**Given information:**
--- START ---
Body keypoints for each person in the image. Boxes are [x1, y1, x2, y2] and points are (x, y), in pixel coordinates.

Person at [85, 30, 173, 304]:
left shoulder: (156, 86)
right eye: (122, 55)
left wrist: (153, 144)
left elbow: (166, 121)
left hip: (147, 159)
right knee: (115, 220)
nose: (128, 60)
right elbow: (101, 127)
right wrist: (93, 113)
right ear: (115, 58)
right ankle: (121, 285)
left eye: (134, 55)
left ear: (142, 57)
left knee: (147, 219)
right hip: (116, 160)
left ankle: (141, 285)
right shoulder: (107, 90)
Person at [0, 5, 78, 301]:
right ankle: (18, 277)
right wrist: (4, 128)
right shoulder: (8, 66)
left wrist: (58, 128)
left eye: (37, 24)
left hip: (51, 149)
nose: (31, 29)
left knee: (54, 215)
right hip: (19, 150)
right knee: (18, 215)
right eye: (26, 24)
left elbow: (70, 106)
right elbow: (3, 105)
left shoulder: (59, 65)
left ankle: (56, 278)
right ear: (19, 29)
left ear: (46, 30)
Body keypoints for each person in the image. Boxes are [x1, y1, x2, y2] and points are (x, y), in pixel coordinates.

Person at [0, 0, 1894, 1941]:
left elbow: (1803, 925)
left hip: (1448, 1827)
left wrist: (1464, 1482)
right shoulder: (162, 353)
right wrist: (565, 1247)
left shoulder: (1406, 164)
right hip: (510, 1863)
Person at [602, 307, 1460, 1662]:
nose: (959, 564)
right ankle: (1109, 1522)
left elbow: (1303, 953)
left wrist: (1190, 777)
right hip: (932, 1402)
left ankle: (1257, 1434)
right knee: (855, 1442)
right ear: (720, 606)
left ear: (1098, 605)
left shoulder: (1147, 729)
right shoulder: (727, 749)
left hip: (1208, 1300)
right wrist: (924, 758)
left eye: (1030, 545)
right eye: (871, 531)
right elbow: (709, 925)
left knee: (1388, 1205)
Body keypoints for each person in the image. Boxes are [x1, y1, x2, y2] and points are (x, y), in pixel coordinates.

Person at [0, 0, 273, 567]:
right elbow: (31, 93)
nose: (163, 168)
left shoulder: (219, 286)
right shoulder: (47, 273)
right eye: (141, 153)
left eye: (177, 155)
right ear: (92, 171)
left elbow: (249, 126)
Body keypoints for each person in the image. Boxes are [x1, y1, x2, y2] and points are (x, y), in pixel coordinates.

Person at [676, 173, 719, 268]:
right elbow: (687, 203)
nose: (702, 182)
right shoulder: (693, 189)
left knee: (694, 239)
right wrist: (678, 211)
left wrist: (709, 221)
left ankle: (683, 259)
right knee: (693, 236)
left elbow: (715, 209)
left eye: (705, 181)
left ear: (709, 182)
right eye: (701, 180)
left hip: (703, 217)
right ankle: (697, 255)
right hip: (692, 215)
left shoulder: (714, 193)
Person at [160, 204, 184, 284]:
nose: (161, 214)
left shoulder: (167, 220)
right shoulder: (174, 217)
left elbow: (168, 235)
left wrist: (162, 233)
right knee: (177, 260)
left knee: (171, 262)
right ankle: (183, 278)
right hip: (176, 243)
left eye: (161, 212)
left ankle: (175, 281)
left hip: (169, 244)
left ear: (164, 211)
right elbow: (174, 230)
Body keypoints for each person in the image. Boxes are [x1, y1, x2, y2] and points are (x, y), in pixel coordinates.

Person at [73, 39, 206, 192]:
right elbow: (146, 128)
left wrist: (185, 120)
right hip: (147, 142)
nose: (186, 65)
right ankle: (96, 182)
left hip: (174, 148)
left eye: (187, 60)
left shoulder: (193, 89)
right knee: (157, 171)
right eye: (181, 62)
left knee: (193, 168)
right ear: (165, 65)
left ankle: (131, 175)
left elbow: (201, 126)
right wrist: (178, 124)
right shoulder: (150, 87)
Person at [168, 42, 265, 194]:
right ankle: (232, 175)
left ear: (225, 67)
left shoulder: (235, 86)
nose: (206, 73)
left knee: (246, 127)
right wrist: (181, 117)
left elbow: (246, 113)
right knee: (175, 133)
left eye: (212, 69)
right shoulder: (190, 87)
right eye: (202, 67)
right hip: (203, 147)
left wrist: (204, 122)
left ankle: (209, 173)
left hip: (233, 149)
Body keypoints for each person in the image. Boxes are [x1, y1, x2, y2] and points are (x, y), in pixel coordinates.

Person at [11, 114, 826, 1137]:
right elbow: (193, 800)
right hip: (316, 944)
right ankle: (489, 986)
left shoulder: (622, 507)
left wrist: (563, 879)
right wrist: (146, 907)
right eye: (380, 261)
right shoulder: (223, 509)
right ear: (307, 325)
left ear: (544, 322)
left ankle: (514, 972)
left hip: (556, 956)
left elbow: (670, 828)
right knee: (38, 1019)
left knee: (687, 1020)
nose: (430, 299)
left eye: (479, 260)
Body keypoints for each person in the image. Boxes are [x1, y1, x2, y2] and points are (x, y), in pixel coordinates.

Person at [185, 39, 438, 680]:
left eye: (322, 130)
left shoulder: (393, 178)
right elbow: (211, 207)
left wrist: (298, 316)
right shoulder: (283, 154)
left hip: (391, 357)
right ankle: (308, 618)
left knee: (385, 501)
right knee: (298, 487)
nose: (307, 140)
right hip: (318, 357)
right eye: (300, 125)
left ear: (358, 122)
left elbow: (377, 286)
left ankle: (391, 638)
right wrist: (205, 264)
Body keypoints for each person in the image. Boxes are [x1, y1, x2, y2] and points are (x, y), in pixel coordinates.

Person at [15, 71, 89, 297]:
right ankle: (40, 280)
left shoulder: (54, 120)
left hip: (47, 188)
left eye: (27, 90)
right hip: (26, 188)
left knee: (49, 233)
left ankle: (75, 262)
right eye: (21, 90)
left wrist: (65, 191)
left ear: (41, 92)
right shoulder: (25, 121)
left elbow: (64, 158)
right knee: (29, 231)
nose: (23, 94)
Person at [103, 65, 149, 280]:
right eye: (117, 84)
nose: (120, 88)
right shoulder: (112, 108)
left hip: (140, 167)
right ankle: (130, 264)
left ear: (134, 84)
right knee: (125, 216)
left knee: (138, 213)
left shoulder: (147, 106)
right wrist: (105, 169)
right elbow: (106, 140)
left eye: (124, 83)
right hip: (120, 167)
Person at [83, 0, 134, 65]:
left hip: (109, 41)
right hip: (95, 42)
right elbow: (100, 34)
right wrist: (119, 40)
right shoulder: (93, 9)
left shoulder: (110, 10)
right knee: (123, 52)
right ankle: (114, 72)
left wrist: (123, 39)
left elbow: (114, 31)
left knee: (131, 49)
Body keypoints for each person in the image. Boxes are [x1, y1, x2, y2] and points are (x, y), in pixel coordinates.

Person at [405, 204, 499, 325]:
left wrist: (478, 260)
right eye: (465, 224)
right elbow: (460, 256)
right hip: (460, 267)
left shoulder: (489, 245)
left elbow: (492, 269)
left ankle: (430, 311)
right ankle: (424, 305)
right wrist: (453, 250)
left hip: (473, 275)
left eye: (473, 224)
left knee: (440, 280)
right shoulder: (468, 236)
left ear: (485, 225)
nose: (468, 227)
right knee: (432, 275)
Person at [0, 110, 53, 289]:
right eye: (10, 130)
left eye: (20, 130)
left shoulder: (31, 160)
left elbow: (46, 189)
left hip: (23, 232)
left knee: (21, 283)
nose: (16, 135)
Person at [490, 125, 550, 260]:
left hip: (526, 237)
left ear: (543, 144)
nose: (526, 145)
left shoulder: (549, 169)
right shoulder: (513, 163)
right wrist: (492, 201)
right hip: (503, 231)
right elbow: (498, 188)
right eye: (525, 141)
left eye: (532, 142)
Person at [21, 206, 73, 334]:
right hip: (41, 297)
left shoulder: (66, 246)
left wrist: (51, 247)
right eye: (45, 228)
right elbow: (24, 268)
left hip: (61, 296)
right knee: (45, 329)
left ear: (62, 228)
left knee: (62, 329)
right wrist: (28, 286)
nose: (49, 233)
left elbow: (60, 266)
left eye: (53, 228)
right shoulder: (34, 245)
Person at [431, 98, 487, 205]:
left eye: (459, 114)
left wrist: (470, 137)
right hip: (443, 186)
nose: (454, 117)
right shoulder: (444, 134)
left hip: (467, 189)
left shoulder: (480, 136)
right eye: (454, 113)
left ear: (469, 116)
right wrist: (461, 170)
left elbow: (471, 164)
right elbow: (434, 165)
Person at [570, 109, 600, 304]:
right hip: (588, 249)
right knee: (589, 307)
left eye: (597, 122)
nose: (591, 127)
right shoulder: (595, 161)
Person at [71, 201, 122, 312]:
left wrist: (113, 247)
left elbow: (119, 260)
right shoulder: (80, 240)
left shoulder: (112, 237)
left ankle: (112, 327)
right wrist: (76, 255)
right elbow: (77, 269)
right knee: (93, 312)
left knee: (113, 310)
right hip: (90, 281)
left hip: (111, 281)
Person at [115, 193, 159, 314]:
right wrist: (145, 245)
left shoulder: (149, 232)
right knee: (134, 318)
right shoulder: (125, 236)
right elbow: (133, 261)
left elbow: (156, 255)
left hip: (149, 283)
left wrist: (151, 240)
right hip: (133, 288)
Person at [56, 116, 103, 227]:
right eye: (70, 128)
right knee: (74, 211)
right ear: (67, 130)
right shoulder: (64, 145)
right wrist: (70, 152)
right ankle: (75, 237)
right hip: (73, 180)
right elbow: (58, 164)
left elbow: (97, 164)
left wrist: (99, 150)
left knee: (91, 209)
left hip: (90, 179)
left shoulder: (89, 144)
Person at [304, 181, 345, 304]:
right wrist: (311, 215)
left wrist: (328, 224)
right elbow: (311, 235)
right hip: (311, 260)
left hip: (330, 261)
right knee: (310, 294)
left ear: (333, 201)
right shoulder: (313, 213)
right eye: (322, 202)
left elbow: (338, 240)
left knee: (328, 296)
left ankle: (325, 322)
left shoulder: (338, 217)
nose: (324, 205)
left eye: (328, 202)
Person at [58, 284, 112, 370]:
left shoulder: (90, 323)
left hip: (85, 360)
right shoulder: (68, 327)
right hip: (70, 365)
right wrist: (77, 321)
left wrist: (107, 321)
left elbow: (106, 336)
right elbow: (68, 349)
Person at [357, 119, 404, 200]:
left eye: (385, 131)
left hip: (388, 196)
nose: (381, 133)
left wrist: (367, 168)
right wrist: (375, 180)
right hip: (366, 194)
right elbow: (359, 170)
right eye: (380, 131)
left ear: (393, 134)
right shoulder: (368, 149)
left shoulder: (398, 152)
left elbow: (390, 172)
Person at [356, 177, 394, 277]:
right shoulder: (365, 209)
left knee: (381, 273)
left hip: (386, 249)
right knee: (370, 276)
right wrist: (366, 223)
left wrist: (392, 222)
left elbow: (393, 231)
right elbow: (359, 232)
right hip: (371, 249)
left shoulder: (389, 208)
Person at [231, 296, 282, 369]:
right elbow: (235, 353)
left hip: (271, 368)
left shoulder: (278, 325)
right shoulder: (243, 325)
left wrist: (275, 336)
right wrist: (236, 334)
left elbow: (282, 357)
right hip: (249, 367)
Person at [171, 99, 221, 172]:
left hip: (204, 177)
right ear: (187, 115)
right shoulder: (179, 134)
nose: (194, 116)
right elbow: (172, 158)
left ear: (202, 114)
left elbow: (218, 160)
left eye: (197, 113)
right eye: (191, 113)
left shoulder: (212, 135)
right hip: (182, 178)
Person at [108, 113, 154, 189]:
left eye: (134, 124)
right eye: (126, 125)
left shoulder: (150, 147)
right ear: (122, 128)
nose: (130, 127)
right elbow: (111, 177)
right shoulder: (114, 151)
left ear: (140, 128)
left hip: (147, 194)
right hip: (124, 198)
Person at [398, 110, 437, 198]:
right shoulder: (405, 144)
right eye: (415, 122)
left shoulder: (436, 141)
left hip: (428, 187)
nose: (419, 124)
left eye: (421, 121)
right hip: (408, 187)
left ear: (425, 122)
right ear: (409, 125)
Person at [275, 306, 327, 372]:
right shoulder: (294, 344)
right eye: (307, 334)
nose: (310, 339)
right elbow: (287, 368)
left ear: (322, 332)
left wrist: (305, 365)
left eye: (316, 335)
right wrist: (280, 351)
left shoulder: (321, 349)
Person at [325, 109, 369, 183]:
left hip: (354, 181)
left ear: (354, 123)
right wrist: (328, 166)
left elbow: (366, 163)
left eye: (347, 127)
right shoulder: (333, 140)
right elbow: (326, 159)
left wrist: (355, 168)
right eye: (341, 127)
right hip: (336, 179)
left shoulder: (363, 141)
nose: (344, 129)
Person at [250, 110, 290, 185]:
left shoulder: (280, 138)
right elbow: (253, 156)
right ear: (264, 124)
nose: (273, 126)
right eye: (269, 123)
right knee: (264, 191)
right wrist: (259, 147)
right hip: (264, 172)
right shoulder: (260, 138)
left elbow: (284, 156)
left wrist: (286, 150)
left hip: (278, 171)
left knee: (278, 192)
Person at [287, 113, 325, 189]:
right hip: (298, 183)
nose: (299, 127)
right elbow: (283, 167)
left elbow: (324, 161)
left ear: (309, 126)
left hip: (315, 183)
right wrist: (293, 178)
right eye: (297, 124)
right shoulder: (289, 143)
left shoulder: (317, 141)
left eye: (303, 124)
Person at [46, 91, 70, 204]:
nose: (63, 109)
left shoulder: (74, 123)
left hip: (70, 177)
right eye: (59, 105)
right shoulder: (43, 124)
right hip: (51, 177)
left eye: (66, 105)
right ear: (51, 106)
--- END ---
**Your instructions:** Print the lines above from the one with "left eye: (161, 212)" through the one with "right hip: (203, 147)", both included, exactly as written and nothing more.

**Exercise response:**
left eye: (161, 212)
left ankle: (175, 281)
left hip: (169, 244)
left ear: (164, 211)
right elbow: (174, 230)
Body keypoints for each person in the image. Boxes are [x1, y1, x2, y2] and points are (x, y), in pixel coordinates.

Person at [73, 39, 206, 192]:
right elbow: (146, 128)
left wrist: (185, 120)
right hip: (147, 142)
nose: (186, 65)
right ankle: (96, 182)
left hip: (174, 148)
left eye: (187, 60)
left shoulder: (193, 89)
right knee: (157, 171)
right eye: (181, 62)
left knee: (193, 168)
right ear: (165, 65)
left ankle: (131, 175)
left elbow: (201, 126)
right wrist: (178, 124)
right shoulder: (150, 87)
Person at [168, 42, 265, 194]:
right ankle: (232, 175)
left ear: (225, 67)
left shoulder: (235, 86)
nose: (206, 73)
left knee: (246, 127)
right wrist: (181, 117)
left elbow: (246, 113)
right knee: (175, 133)
left eye: (212, 69)
right shoulder: (190, 87)
right eye: (202, 67)
right hip: (203, 147)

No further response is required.